Rein technisch ist Selfpublishing übrigens eine relativ einfach Sache. Oft bieten die Selfpublishing-Plattformen den vollen Service an: Vom Hochladen der Manuskript-Datei über Hilfe bei der Preisgestaltung bis zur Vergabe der für den Vertrieb so wichtigen ISBN-Nummer – damit das Werk auch über jeden Buchladen vor Ort und Buchhandelsportale im Internet bezogen werden kann. Auch für Hilfe bei Lektorat oder der Covergestaltung sorgen die Selfpublishing-Anbieter, im eigenen Haus oder durch externe Dienstleister.

Die Angebote und Preise der Online-Verlage sind allerdings sehr unterschiedlich. Manche publizieren kostenlos, bei anderen zahlt man ein- bis zweihundert Euro. Wie überall gilt: das Kleingedruckte lesen. Teils kommen später noch Kosten hinzu, die beim Lockangebot nicht genannt wurden, teils sind die Leistungen der Anbieter, was zum Beispiel Vertragslaufzeiten, Lektorat oder Hilfe bei der Pressearbeit angeht, sehr unterschiedlich.

Bekannt zu werden ist für 41 Prozent Motivation fürs Bücherschreiben

Für Experten unterschiedlichster Fachgebiete ist die Buchveröffentlichung eine Chance, Bekanntheit und Renommee zu steigern, glaubt Sönke Schulz von tredition. Viele Autoren, die an der Umfrage der Self-Publisher- Bibel teilnahmen, denken das auch. Auf die Frage „Warum veröffentlichen Sie?“ klickten 41 Prozent an: „Um bekannt zu werden.“ Am Selbstverlegen schätzen sie, dass ihnen so alle Freiheiten in der Gestaltung bleiben (61 %) und sie Kontrolle über ihre Bücher behalten (54%).
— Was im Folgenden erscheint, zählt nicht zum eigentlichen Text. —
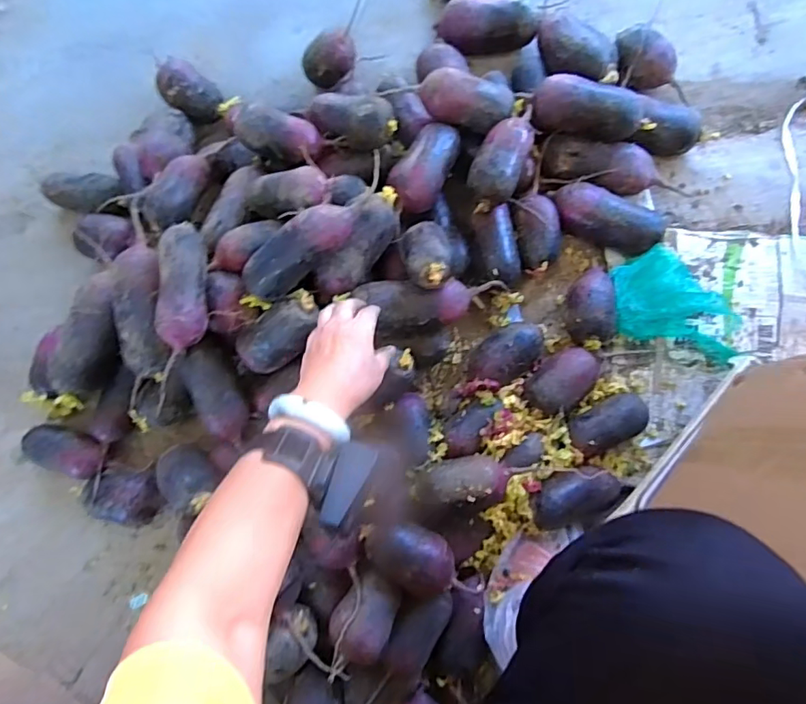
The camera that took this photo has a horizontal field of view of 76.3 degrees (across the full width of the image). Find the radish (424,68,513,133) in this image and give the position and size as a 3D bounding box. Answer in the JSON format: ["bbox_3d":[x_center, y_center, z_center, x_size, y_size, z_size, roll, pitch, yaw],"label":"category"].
[{"bbox_3d":[0.084,-0.318,0.666,0.119,0.072,0.065,-1,81,5],"label":"radish"}]

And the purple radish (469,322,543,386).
[{"bbox_3d":[0.130,0.004,0.659,0.103,0.061,0.063,-37,80,-2],"label":"purple radish"}]

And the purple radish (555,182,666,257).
[{"bbox_3d":[0.268,-0.177,0.677,0.141,0.062,0.061,24,84,8],"label":"purple radish"}]

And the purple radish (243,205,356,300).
[{"bbox_3d":[-0.120,-0.118,0.592,0.141,0.059,0.054,-36,80,-1],"label":"purple radish"}]

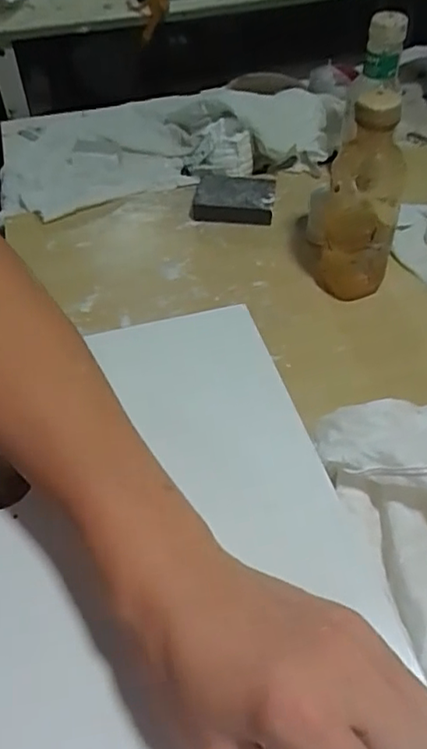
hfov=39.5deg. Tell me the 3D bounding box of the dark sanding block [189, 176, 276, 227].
[{"bbox_3d":[0.024,-0.220,0.743,0.099,0.032,0.066,2,50,1],"label":"dark sanding block"}]

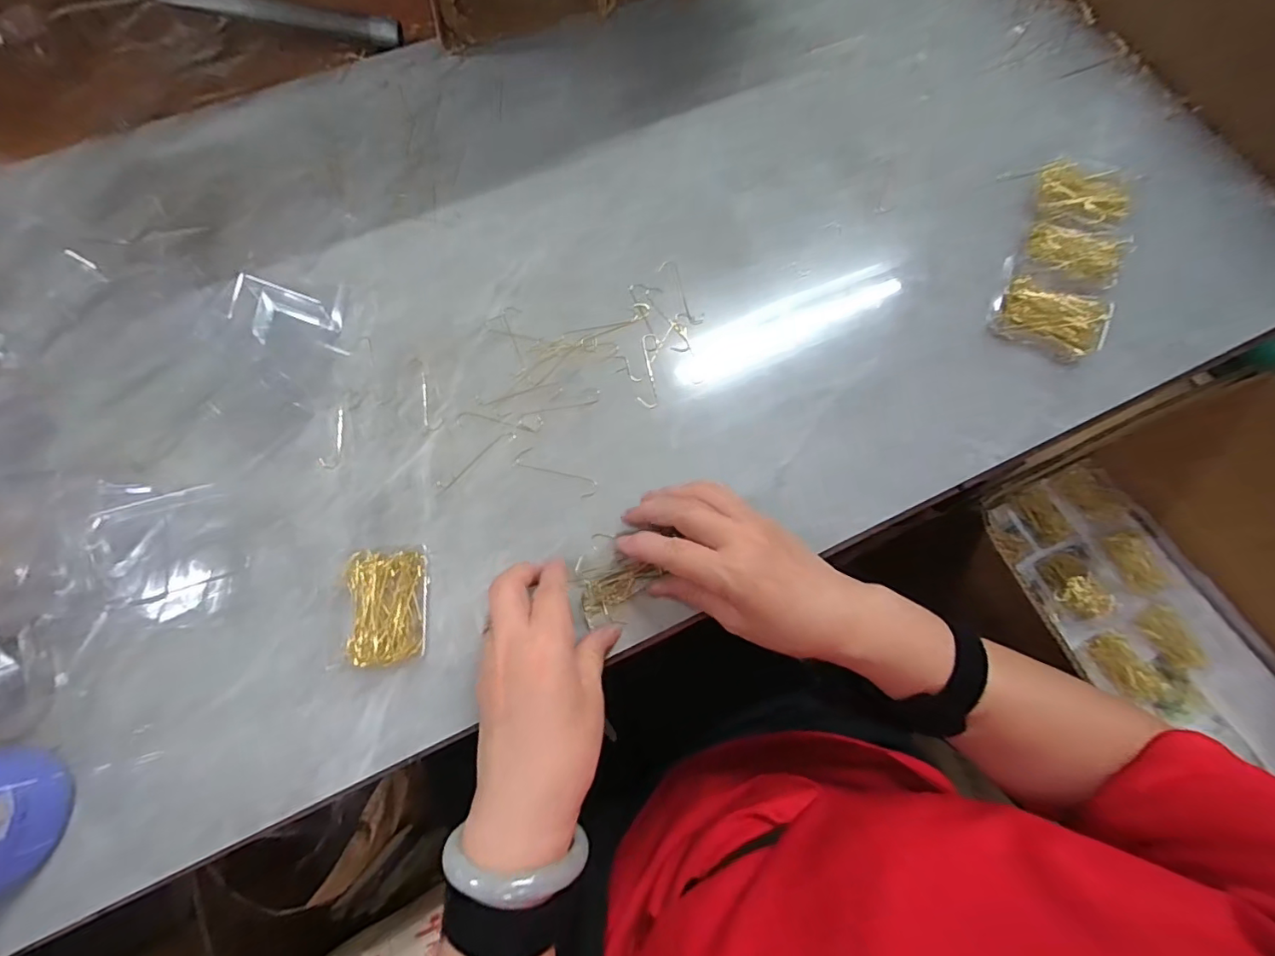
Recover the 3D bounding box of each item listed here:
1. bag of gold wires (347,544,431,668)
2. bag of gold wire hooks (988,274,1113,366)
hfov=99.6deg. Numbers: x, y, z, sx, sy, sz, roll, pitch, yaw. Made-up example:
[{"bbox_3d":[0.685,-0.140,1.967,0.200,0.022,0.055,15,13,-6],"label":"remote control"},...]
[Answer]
[{"bbox_3d":[-0.159,0.082,0.344,0.044,0.022,0.071,-7,70,-3],"label":"bag of gold wires"},{"bbox_3d":[0.314,-0.125,0.407,0.075,0.023,0.045,30,73,10],"label":"bag of gold wire hooks"}]

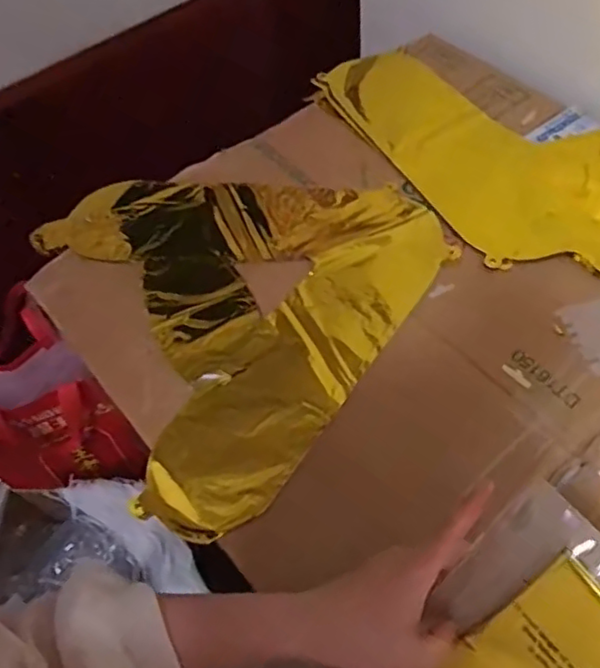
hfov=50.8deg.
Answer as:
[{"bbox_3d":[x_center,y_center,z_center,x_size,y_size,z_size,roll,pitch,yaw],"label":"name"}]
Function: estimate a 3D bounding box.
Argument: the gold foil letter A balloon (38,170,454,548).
[{"bbox_3d":[-0.084,-0.051,0.601,0.364,0.020,0.363,34,66,24],"label":"gold foil letter A balloon"}]

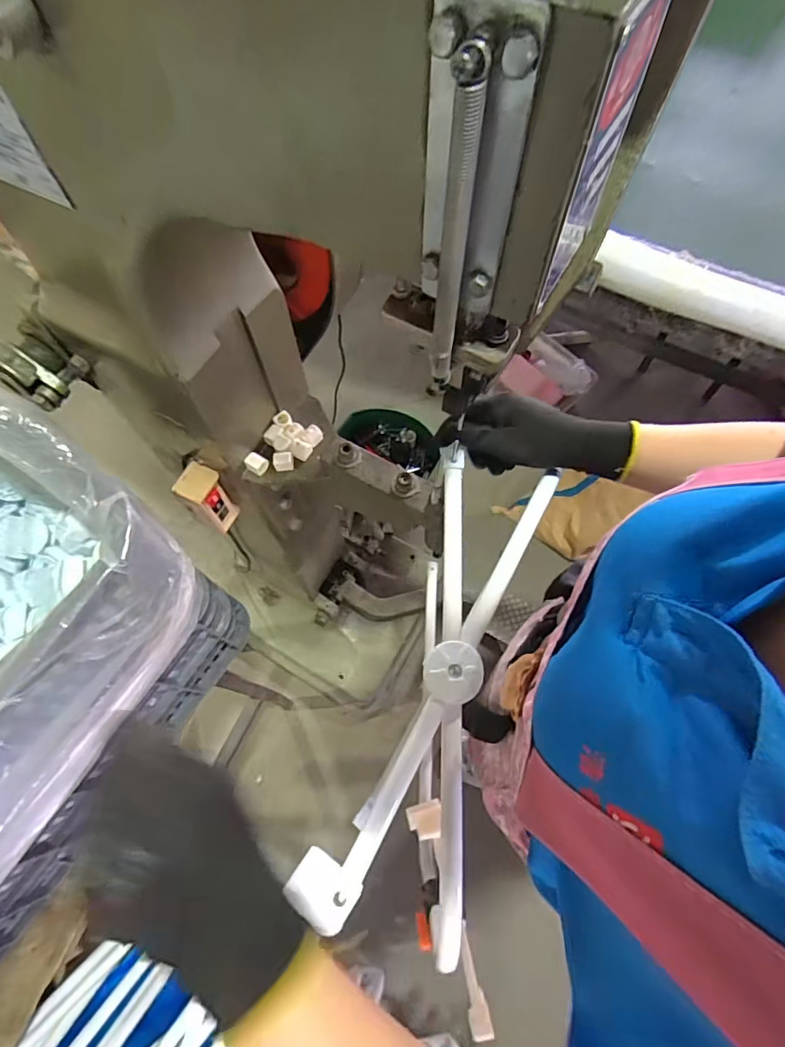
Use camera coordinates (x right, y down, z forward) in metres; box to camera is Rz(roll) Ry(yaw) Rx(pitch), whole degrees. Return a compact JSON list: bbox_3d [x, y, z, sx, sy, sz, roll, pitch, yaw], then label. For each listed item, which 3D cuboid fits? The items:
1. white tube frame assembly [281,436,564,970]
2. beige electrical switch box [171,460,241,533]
[{"bbox_3d":[0.041,0.113,0.413,0.115,0.049,0.372,14,64,7],"label":"white tube frame assembly"},{"bbox_3d":[-0.253,-0.032,0.688,0.040,0.119,0.053,19,68,9],"label":"beige electrical switch box"}]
Doch ist das Selbstverlegen wirklich gut für die Karriere? Besser als nichts ist es auf jeden Fall. Nur in der Wissenschaft habe Selfpublishing nicht so einen guten Ruf, erklärt der Autor Gerald Mackenthun, der einen Ratgeber zum Thema geschrieben hat. Bei einem etablierten Fachverlag gebe es eine strenge Auswahl, es werde auf die Qualität des Manuskripts und den Namen des Autors geachtet. Bei den Eigenverlagsplattformen sei das nicht der Fall. „Wenn man etwas selbst herausgibt, könnte das auch heißen, kein guter Verlag hat sich dafür interessiert.“ Karriereberater Jürgen Hesse beurteilt die neuen Publikationskanäle ebenfalls skeptisch. „Die Wertschätzung, das Image, ist nicht vergleichbar mit einem Buch, das in einem renommierten Verlag erscheint.“ Aber das könne sich in den nächsten Jahren noch ändern.